[[ Data listing open ]]
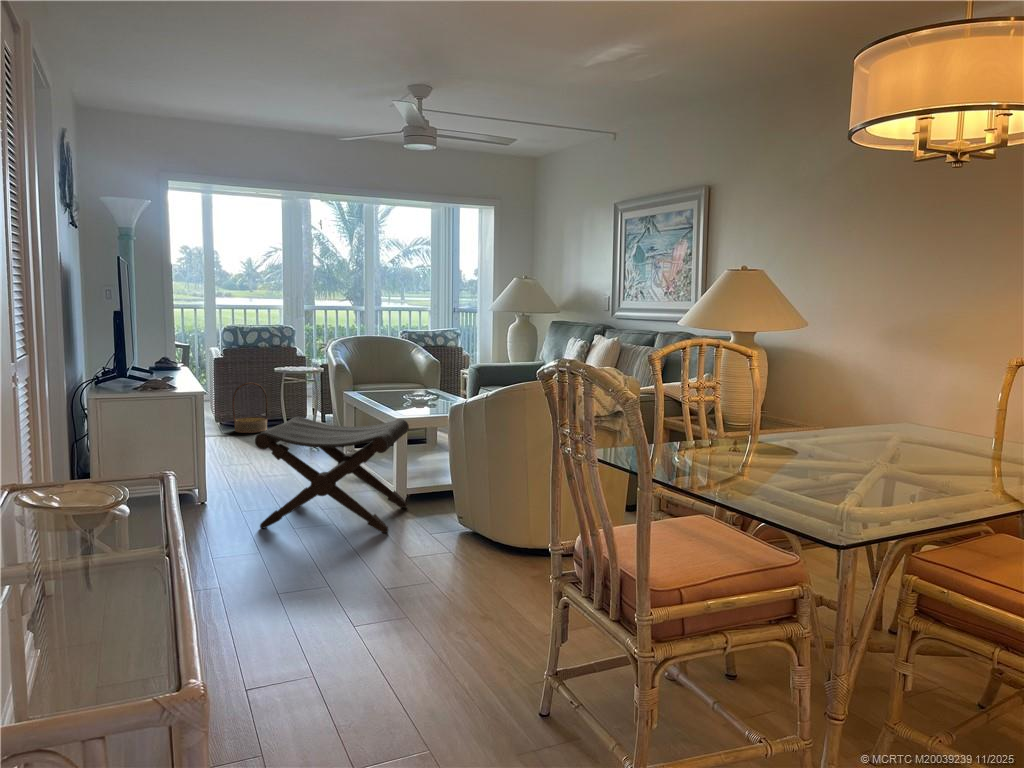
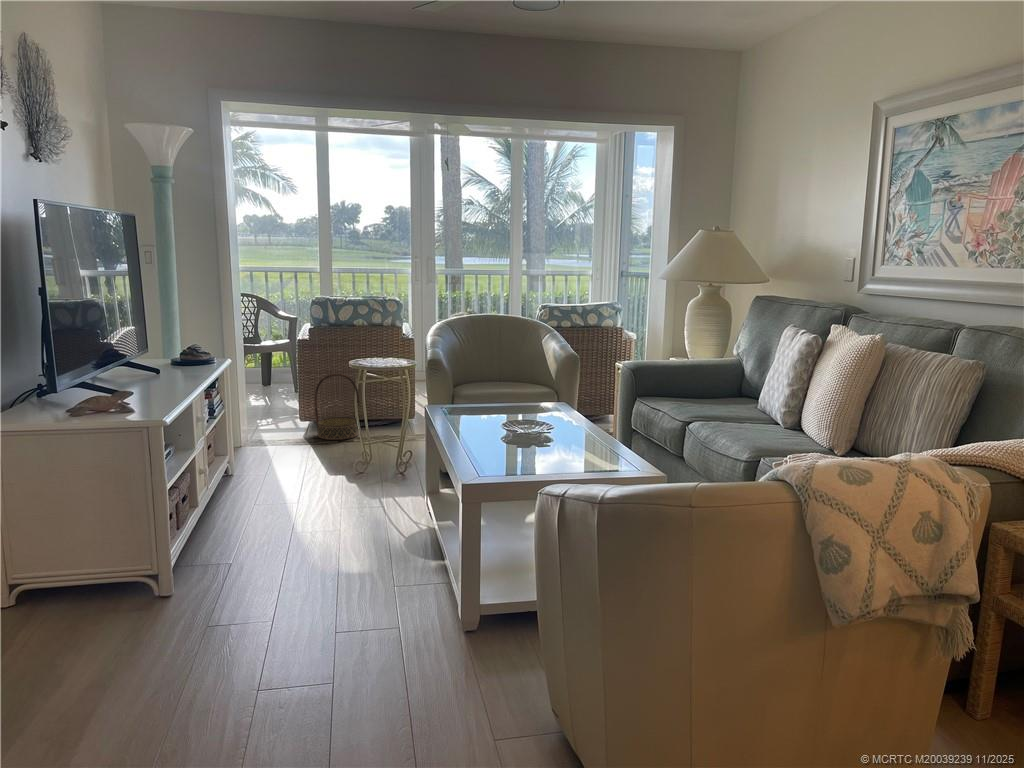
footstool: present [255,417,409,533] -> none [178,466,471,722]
[[ Data listing closed ]]
[[ Data listing open ]]
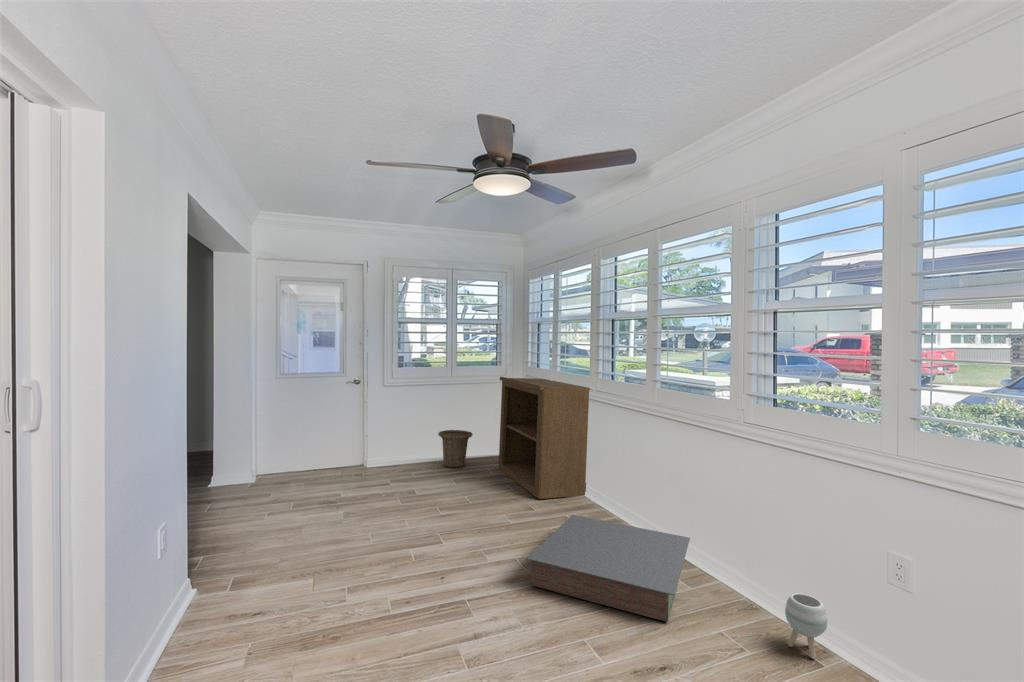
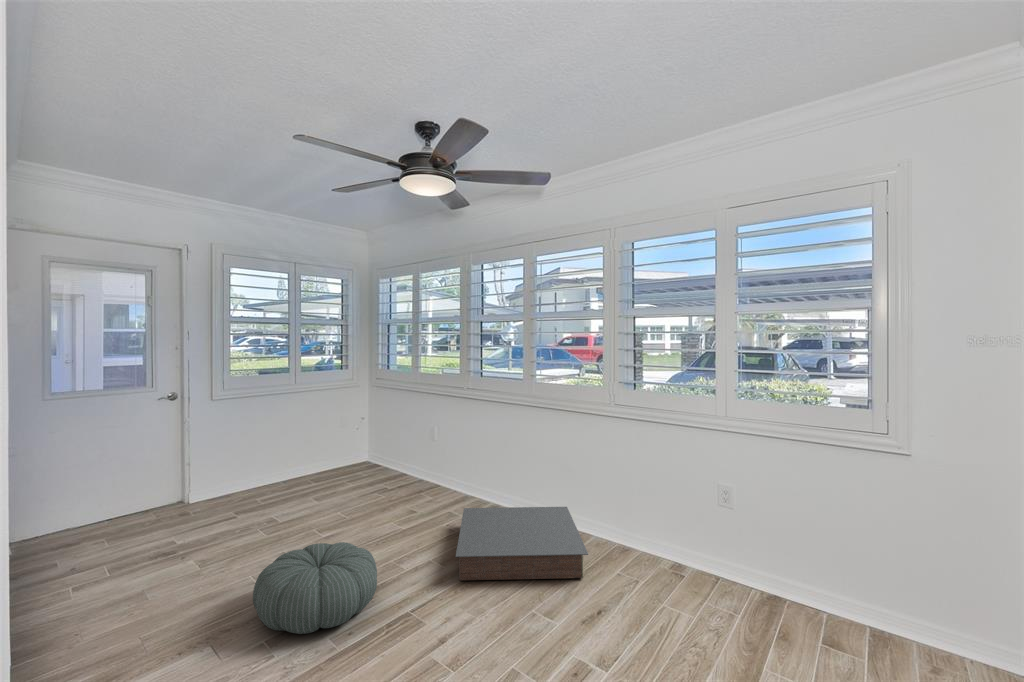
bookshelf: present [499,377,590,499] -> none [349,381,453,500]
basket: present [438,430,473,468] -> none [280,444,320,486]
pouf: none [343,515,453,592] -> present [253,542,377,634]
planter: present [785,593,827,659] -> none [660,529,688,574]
[[ Data listing closed ]]
Please copy, exactly and with nothing else, the lines above beginning at the line that has "pouf: none [343,515,453,592]" and ending with the line that has "planter: present [785,593,827,659]".

pouf: none [343,515,453,592] -> present [253,542,377,634]
planter: present [785,593,827,659] -> none [660,529,688,574]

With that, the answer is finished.